I got sent a link to a great infographic: http://www.onlineuniversities.com/digital-classroom. It’s a visual representation of the battle between e-books and real books, using icons, clever layout and simple, pithy text to get it’s point across. It engaged me, captured my imagination and taught me something. All in all, that’s pretty good going.
Infographics are visual representations of data or knowledge that, when done well, make it easier to consume. They tend to present a narrative through the data, an overlay of a story. Not only can they make the messages clearer, they tend to look good too. But only if they are done well!

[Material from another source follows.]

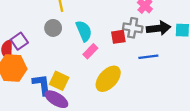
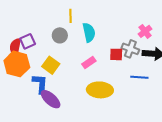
cyan semicircle: (84, 31) -> (89, 32), moved
yellow ellipse: (108, 79) -> (100, 90), turned 40
yellow square: (59, 81) -> (51, 65), moved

There is no doubt that we are seeing a shift towards more audio visual media for the consumption of learning. Infographics sit nicely within this mix. It’s certainly more friendly to view one on an iPad than it is to wade through a page of text, although good presentation can’t make up for poor analysis or data collection to begin with. Just making things look nice doesn’t make them right.
Despite any reservations about the validity of underlying data, and how they are built, it’s worth looking for some good examples of where infographics have been used, almost worth building a scrapbook of the ones that we like.
It’s a comparatively quick, cheap and flexible addition to our armoury of presentational techniques. It can make learning feel easy and much more alive. I suppose you can argue that an infographic isn’t really a picture, as they tend to have a lot of words too, so whilst a picture may be worth a thousand words, an infographic may only be worth 500, but it’s a start.